* [Task] Line by line, copy the listing below exactly.

* [Data shown]
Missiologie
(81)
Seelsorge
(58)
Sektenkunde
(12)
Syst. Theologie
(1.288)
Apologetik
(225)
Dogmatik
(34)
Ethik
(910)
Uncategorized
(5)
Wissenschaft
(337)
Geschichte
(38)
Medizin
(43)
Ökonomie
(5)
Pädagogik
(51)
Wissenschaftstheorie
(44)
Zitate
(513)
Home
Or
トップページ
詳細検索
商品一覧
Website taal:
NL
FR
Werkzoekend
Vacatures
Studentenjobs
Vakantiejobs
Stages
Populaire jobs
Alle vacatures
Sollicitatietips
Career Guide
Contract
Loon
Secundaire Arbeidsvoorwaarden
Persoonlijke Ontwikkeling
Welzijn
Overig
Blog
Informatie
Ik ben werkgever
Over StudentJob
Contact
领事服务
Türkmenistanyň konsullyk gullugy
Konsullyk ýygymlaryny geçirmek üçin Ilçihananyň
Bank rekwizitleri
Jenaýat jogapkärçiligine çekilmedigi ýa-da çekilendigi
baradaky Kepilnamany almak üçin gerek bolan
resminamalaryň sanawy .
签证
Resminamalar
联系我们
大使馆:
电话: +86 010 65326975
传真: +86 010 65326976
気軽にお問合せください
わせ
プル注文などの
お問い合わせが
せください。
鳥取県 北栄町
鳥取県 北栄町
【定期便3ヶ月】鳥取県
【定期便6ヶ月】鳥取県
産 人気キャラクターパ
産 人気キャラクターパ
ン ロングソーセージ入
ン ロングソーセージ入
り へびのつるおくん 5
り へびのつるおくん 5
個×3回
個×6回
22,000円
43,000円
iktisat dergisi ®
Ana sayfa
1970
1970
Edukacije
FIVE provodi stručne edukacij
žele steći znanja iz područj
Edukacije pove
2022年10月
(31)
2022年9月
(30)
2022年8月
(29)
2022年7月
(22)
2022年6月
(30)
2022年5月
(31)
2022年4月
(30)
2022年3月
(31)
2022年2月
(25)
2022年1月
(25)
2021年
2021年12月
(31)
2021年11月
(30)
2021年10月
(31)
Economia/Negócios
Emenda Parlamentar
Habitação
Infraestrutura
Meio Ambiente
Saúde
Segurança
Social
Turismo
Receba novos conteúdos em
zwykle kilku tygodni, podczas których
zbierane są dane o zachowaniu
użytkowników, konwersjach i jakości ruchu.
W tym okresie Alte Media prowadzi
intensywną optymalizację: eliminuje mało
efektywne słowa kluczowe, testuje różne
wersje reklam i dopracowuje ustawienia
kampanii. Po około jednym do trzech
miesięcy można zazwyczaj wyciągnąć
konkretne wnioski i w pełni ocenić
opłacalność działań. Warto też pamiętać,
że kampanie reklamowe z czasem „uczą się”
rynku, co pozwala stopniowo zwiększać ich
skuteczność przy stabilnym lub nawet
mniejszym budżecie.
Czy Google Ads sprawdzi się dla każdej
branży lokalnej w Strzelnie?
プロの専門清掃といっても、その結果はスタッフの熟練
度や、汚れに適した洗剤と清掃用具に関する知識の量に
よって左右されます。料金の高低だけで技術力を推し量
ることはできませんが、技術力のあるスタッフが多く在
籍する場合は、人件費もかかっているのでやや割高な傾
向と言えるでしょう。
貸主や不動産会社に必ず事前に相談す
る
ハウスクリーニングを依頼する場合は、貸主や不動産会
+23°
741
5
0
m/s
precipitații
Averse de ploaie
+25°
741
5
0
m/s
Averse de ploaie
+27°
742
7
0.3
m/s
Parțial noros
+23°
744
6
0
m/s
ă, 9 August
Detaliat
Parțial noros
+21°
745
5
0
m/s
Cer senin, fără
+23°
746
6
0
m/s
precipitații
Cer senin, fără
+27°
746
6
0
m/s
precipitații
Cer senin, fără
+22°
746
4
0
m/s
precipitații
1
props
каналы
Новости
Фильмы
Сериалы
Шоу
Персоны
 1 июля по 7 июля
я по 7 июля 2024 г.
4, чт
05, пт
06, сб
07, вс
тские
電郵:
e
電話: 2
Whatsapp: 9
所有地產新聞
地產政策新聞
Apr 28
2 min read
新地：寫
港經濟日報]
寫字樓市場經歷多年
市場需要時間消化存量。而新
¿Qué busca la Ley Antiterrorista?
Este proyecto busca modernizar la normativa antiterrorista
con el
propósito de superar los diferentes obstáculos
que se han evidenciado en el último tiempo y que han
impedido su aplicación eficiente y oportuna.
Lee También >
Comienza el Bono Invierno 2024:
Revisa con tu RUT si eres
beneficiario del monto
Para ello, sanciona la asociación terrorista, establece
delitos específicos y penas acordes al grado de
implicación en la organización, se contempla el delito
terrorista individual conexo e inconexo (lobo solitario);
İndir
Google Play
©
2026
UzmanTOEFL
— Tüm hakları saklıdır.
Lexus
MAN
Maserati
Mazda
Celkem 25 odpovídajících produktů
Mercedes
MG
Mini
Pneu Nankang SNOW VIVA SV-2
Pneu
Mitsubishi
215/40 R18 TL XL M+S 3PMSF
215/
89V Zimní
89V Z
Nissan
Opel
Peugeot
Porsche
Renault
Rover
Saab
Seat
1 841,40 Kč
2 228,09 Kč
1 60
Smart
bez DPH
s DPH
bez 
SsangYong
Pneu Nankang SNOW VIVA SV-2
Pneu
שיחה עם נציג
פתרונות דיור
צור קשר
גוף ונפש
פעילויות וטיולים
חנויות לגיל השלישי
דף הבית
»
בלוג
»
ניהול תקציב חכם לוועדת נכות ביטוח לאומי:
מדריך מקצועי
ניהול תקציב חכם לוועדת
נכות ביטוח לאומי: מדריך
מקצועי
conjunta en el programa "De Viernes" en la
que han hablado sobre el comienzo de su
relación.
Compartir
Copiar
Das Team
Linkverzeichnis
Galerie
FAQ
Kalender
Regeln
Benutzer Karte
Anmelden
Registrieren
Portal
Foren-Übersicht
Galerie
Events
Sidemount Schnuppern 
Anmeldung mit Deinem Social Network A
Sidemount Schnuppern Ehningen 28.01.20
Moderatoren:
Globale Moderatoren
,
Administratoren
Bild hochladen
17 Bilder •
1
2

* [Problem solution]
Missiologie
(81)
Seelsorge
(58)
Sektenkunde
(12)
Syst. Theologie
(1.288)
Apologetik
(225)
Dogmatik
(34)
Ethik
(910)
Uncategorized
(5)
Wissenschaft
(337)
Geschichte
(38)
Medizin
(43)
Ökonomie
(5)
Pädagogik
(51)
Wissenschaftstheorie
(44)
Zitate
(513)
Home
Or
トップページ
詳細検索
商品一覧
Website taal:
NL
FR
Werkzoekend
Vacatures
Studentenjobs
Vakantiejobs
Stages
Populaire jobs
Alle vacatures
Sollicitatietips
Career Guide
Contract
Loon
Secundaire Arbeidsvoorwaarden
Persoonlijke Ontwikkeling
Welzijn
Overig
Blog
Informatie
Ik ben werkgever
Over StudentJob
Contact
领事服务
Türkmenistanyň konsullyk gullugy
Konsullyk ýygymlaryny geçirmek üçin Ilçihananyň
Bank rekwizitleri
Jenaýat jogapkärçiligine çekilmedigi ýa-da çekilendigi
baradaky Kepilnamany almak üçin gerek bolan
resminamalaryň sanawy .
签证
Resminamalar
联系我们
大使馆:
电话: +86 010 65326975
传真: +86 010 65326976
気軽にお問合せください
わせ
プル注文などの
お問い合わせが
せください。
鳥取県 北栄町
鳥取県 北栄町
【定期便3ヶ月】鳥取県
【定期便6ヶ月】鳥取県
産 人気キャラクターパ
産 人気キャラクターパ
ン ロングソーセージ入
ン ロングソーセージ入
り へびのつるおくん 5
り へびのつるおくん 5
個×3回
個×6回
22,000円
43,000円
iktisat dergisi ®
Ana sayfa
1970
1970
Edukacije
FIVE provodi stručne edukacij
žele steći znanja iz područj
Edukacije pove
2022年10月
(31)
2022年9月
(30)
2022年8月
(29)
2022年7月
(22)
2022年6月
(30)
2022年5月
(31)
2022年4月
(30)
2022年3月
(31)
2022年2月
(25)
2022年1月
(25)
2021年
2021年12月
(31)
2021年11月
(30)
2021年10月
(31)
Economia/Negócios
Emenda Parlamentar
Habitação
Infraestrutura
Meio Ambiente
Saúde
Segurança
Social
Turismo
Receba novos conteúdos em
zwykle kilku tygodni, podczas których
zbierane są dane o zachowaniu
użytkowników, konwersjach i jakości ruchu.
W tym okresie Alte Media prowadzi
intensywną optymalizację: eliminuje mało
efektywne słowa kluczowe, testuje różne
wersje reklam i dopracowuje ustawienia
kampanii. Po około jednym do trzech
miesięcy można zazwyczaj wyciągnąć
konkretne wnioski i w pełni ocenić
opłacalność działań. Warto też pamiętać,
że kampanie reklamowe z czasem „uczą się”
rynku, co pozwala stopniowo zwiększać ich
skuteczność przy stabilnym lub nawet
mniejszym budżecie.
Czy Google Ads sprawdzi się dla każdej
branży lokalnej w Strzelnie?
プロの専門清掃といっても、その結果はスタッフの熟練
度や、汚れに適した洗剤と清掃用具に関する知識の量に
よって左右されます。料金の高低だけで技術力を推し量
ることはできませんが、技術力のあるスタッフが多く在
籍する場合は、人件費もかかっているのでやや割高な傾
向と言えるでしょう。
貸主や不動産会社に必ず事前に相談す
る
ハウスクリーニングを依頼する場合は、貸主や不動産会
+23°
741
5
0
m/s
precipitații
Averse de ploaie
+25°
741
5
0
m/s
Averse de ploaie
+27°
742
7
0.3
m/s
Parțial noros
+23°
744
6
0
m/s
ă, 9 August
Detaliat
Parțial noros
+21°
745
5
0
m/s
Cer senin, fără
+23°
746
6
0
m/s
precipitații
Cer senin, fără
+27°
746
6
0
m/s
precipitații
Cer senin, fără
+22°
746
4
0
m/s
precipitații
1
props
каналы
Новости
Фильмы
Сериалы
Шоу
Персоны
 1 июля по 7 июля
я по 7 июля 2024 г.
4, чт
05, пт
06, сб
07, вс
тские
電郵:
e
電話: 2
Whatsapp: 9
所有地產新聞
地產政策新聞
Apr 28
2 min read
新地：寫
港經濟日報]
寫字樓市場經歷多年
市場需要時間消化存量。而新
¿Qué busca la Ley Antiterrorista?
Este proyecto busca modernizar la normativa antiterrorista
con el
propósito de superar los diferentes obstáculos
que se han evidenciado en el último tiempo y que han
impedido su aplicación eficiente y oportuna.
Lee También >
Comienza el Bono Invierno 2024:
Revisa con tu RUT si eres
beneficiario del monto
Para ello, sanciona la asociación terrorista, establece
delitos específicos y penas acordes al grado de
implicación en la organización, se contempla el delito
terrorista individual conexo e inconexo (lobo solitario);
İndir
Google Play
©
2026
UzmanTOEFL
— Tüm hakları saklıdır.
Lexus
MAN
Maserati
Mazda
Celkem 25 odpovídajících produktů
Mercedes
MG
Mini
Pneu Nankang SNOW VIVA SV-2
Pneu
Mitsubishi
215/40 R18 TL XL M+S 3PMSF
215/
89V Zimní
89V Z
Nissan
Opel
Peugeot
Porsche
Renault
Rover
Saab
Seat
1 841,40 Kč
2 228,09 Kč
1 60
Smart
bez DPH
s DPH
bez 
SsangYong
Pneu Nankang SNOW VIVA SV-2
Pneu
שיחה עם נציג
פתרונות דיור
צור קשר
גוף ונפש
פעילויות וטיולים
חנויות לגיל השלישי
דף הבית
»
בלוג
»
ניהול תקציב חכם לוועדת נכות ביטוח לאומי:
מדריך מקצועי
ניהול תקציב חכם לוועדת
נכות ביטוח לאומי: מדריך
מקצועי
conjunta en el programa "De Viernes" en la
que han hablado sobre el comienzo de su
relación.
Compartir
Copiar
Das Team
Linkverzeichnis
Galerie
FAQ
Kalender
Regeln
Benutzer Karte
Anmelden
Registrieren
Portal
Foren-Übersicht
Galerie
Events
Sidemount Schnuppern 
Anmeldung mit Deinem Social Network A
Sidemount Schnuppern Ehningen 28.01.20
Moderatoren:
Globale Moderatoren
,
Administratoren
Bild hochladen
17 Bilder •
1
2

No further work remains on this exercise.